* **Data provided**:
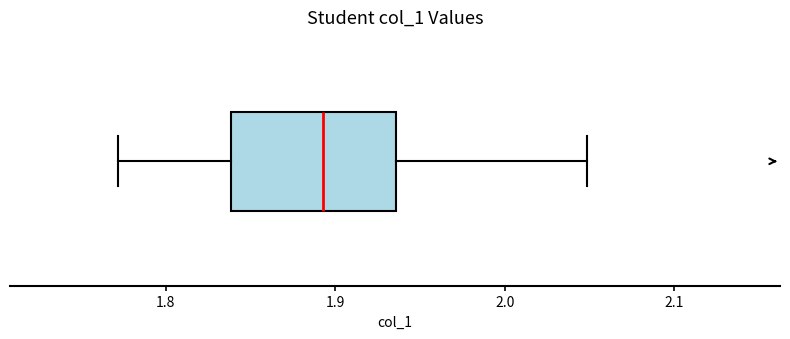

Read this box plot against the x-axis: the position of the median line, the range covered by the box, and the ends of both whiskers. The values are not printed on the chart, so give them approximately, as read against the axis.

median 1.89, box 1.84 to 1.94, whiskers 1.77 to 2.05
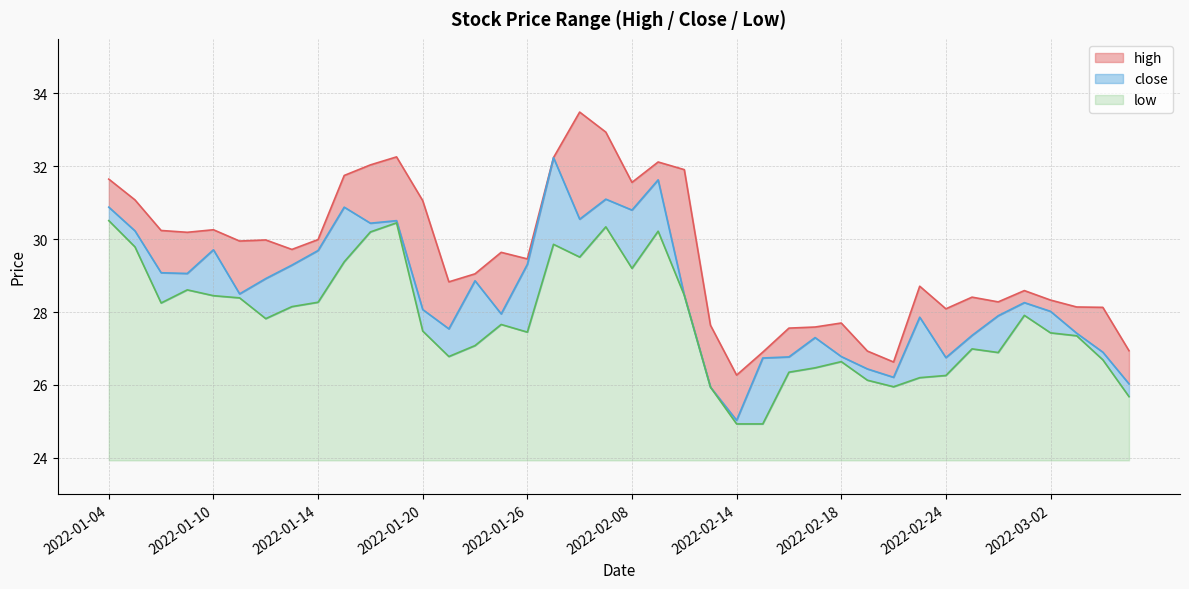

What is the difference between the maximum and minimum values in the close series?

7.2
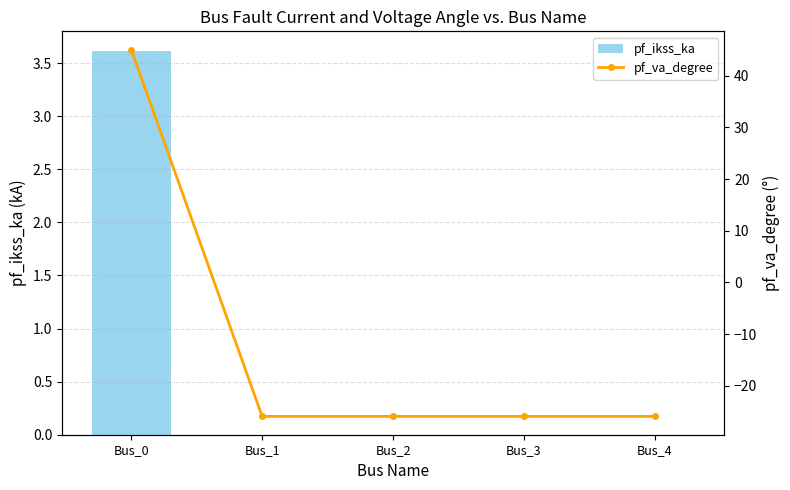

The value of pf_ikss_ka at Bus_0 is 1.8. True or false?

False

* **Job**: Please find each line above that contains the word "median" and copy those lines out in full.

* **Problem solution**:
Read this box plot against the x-axis: the position of the median line, the range covered by the box, and the ends of both whiskers. The values are not printed on the chart, so give them approximately, as read against the axis.
median 1.89, box 1.84 to 1.94, whiskers 1.77 to 2.05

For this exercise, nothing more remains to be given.